Kenya’s $8 million inaugural blue economy conference kicks off with close to 20,000 participants in attendance
Eleven heads of state are among the people expected to grace the inaugural ocean economy summit.
On Monday, Kenya’s Sh800 million inaugural blue economy conference kicked off in style with more than 20,000 participants ranging from Heads of States, civil society, academia to private sector in attendance.
17,600 participants sourced from 183 countries and hundreds of organizations and agencies braved the chilly Nairobi morning and light drizzle to make their way to Kenyatta International Conference (KICC) where the three-day conference is taking place.
Seychelles' President Danny Faure, who was last week named the African Union champion for Blue Economy, Namibia’s Hage Geingob, Uganda’s Yoweri Museveni, Congo’s Sassou Nguesso, Somali’s Mohamed Abdullahi Mohamed, and Fiji’s Prime Minister Frank Bainimarama are already in the country.
Kenyan President Uhuru Kenyatta was at hand to welcome foreign heads of state and pledged his administration will adopt appropriate policies, strategies and mechanisms to harness the blue economy, confront, head-on, the challenge of waste management and plastic pollution, ensure responsible and sustainable fishing, and ensure safety and security in the high seas.
In his speech, President Kenyatta said that blue Economy binds humanity to a common destiny. Oceans are the heart of our planet as they contain 97% of the Earth’s water and supply nearly half the oxygen humans breathe.
It also absorbs over a quarter of the carbon dioxide humans produce and regulate the weather and temperature.

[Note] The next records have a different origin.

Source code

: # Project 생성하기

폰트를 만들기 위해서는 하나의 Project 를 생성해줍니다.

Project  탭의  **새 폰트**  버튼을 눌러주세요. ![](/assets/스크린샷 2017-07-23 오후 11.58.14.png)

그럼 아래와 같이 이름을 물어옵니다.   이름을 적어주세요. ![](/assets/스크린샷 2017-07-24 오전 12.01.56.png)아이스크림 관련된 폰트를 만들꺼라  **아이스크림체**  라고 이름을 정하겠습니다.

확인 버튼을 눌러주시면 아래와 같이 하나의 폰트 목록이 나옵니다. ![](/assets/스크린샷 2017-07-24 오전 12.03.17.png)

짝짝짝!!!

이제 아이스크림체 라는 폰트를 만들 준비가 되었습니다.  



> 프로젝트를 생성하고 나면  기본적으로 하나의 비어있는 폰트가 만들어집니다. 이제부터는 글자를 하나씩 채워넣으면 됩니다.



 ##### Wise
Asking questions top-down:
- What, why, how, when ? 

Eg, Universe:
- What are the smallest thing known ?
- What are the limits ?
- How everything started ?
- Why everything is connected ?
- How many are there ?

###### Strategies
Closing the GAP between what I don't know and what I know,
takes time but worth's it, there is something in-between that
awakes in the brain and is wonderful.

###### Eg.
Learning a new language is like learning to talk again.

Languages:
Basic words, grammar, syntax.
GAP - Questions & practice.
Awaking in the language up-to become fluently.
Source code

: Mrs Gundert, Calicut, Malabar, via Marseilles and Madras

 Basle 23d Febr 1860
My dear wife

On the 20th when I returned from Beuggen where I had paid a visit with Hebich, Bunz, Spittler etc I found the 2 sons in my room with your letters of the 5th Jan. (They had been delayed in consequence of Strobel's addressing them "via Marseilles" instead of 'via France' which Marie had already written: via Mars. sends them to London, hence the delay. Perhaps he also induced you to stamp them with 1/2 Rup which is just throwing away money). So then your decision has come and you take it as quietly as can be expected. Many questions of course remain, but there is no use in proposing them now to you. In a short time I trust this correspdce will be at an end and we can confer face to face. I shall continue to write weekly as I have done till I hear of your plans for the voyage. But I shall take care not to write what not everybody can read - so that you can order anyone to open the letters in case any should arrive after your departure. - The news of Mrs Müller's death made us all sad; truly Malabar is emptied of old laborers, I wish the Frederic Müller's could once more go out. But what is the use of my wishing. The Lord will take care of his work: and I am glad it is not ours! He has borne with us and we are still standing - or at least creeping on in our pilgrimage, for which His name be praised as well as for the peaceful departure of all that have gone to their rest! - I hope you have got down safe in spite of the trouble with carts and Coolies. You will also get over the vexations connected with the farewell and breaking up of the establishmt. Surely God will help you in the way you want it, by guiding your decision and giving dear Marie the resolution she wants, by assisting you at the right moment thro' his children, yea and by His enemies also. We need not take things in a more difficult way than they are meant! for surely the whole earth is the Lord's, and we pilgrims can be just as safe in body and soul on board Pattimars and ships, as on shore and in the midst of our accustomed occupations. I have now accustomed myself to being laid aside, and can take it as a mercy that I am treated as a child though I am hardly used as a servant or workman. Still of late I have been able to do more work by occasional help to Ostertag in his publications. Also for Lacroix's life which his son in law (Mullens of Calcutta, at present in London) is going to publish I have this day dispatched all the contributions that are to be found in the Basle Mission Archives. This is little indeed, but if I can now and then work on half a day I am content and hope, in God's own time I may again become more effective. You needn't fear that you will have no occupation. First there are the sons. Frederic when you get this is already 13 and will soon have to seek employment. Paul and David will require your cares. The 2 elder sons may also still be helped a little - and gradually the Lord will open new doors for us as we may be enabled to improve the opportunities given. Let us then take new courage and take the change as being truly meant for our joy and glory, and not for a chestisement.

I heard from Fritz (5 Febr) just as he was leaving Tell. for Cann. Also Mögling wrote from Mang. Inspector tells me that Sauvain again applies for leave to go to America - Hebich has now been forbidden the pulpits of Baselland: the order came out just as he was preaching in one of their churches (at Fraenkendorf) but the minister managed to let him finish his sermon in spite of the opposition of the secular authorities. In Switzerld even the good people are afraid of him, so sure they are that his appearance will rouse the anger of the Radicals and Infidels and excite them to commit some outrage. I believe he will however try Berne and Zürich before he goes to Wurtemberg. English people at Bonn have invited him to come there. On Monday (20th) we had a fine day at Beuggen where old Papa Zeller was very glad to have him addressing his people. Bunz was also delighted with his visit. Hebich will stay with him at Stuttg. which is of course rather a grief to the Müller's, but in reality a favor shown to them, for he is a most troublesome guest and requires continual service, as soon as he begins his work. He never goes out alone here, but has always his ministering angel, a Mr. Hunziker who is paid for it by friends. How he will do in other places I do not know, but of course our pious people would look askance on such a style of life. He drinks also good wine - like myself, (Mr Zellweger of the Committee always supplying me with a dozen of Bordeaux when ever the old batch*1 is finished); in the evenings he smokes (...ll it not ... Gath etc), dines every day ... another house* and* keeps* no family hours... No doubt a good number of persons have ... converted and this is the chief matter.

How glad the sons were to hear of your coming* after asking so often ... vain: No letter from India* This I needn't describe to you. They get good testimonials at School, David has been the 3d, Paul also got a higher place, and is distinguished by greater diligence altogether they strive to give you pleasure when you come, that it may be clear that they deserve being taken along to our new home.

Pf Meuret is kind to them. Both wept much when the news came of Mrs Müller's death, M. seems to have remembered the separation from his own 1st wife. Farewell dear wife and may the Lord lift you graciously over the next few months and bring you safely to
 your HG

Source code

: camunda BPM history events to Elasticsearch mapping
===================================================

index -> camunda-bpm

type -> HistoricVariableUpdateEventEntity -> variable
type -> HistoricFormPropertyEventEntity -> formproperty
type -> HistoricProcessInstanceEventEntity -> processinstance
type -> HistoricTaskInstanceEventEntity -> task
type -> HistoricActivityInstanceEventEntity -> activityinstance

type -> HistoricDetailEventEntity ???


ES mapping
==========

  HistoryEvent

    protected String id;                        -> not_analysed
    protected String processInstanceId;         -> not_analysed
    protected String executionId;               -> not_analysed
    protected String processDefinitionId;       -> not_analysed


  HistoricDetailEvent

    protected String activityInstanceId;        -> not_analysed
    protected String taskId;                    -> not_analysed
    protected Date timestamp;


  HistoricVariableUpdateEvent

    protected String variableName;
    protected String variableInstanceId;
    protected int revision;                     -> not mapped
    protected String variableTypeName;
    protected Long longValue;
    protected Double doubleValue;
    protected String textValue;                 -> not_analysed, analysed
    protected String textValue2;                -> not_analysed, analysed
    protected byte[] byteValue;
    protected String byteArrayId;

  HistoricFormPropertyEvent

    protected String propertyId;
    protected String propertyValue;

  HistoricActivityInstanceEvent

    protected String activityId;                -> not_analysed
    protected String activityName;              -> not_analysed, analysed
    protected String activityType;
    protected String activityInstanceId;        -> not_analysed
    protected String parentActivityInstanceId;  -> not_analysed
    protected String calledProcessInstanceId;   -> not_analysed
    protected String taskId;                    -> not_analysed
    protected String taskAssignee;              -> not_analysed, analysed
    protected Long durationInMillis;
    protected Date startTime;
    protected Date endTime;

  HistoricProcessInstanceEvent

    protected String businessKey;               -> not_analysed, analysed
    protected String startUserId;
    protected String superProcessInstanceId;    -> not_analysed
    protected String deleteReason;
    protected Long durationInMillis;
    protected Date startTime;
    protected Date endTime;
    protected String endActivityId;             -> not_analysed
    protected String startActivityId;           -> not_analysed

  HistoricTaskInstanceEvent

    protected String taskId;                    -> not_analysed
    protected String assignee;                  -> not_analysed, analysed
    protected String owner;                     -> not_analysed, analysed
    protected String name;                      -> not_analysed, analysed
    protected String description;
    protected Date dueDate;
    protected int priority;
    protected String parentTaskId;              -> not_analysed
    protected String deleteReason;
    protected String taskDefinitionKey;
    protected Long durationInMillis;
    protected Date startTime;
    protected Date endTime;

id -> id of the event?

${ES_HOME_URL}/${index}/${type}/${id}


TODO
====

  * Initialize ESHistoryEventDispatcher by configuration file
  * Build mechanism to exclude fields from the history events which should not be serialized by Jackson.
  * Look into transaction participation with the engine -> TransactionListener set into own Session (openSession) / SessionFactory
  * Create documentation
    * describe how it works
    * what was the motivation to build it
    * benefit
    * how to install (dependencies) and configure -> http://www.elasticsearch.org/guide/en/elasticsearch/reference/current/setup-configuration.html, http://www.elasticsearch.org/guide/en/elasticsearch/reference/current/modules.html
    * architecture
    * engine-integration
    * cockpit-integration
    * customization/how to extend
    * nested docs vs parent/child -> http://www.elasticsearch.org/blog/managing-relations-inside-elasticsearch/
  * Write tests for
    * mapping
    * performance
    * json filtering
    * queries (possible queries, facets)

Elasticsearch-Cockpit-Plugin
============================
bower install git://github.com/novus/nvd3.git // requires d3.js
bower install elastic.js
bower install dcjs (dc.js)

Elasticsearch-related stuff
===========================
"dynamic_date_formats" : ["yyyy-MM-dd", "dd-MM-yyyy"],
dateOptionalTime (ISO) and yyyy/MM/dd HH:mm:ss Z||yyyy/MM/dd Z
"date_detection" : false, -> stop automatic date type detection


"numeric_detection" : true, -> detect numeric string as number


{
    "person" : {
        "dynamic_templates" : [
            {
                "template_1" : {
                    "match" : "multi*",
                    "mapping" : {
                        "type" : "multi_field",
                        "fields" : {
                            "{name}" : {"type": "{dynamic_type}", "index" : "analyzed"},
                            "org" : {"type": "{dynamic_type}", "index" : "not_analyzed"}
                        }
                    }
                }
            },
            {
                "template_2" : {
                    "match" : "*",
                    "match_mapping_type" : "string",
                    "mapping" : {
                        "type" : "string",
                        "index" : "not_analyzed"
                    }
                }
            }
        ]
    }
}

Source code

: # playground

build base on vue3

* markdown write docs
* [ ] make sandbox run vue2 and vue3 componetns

Kenya’s Permanent Secretary for Shipping and Maritime Kenya, Nancy Karigithu called for adoption of Technology to revive the country’s nascent marine industry.
"Technology wants to trigger a revolution in every sector including maritime transport. There is vessel tracking using AIS research automated vessels," said Ms Karigithu.
Canada and Japan are co-hosting the event with Kenya having each contributed Sh300 million.
“We’re honoured to be working with the Government of Kenya as a co-host of the @BlueEconomy2018 along with the @JapanGov. A #BlueEconomy and Canadian values of inclusion, sustainability and economic security go hand in hand.” Canadian Minister Wilkinson tweeted.
Despite boosting total maritime territory covering 230,000 square kilometers and a distance of 200 nautical miles offshore or better still as big as 31 of the 47 counties combined according to Kenya Maritime Authority (KMA), Kenya’s blue economy has laid underutilized for years thanks to lack of water tight policies, effective leadership, innovative technologies and continuous under funding by government.
As a result, the country continue to miss out on more than Sh90 billion ($867m) annually not to mention hundreds of jobs the marine sector could have generated.
Kenya is however, slowly waking up to that fact and has started rolling out plans to exploit the vast blue reserve.
Last week, President Uhuru Kenyatta launched the Kenya Coast Guard Service (KCGS), a multi-agency security service to tap more than $100 million going down the drain annually in illegal fishing and drug smuggling on Kenyan waters.
The Government is also in the process of reviving Kenya National Shipping Line that has the potential to contribute Sh304 billion into the country’s economy annually.
Similarly, Kenya has contracted a Dutch company to build 11 new ports as it moves to exploit the vast blue economy and boost the nascent marine industry.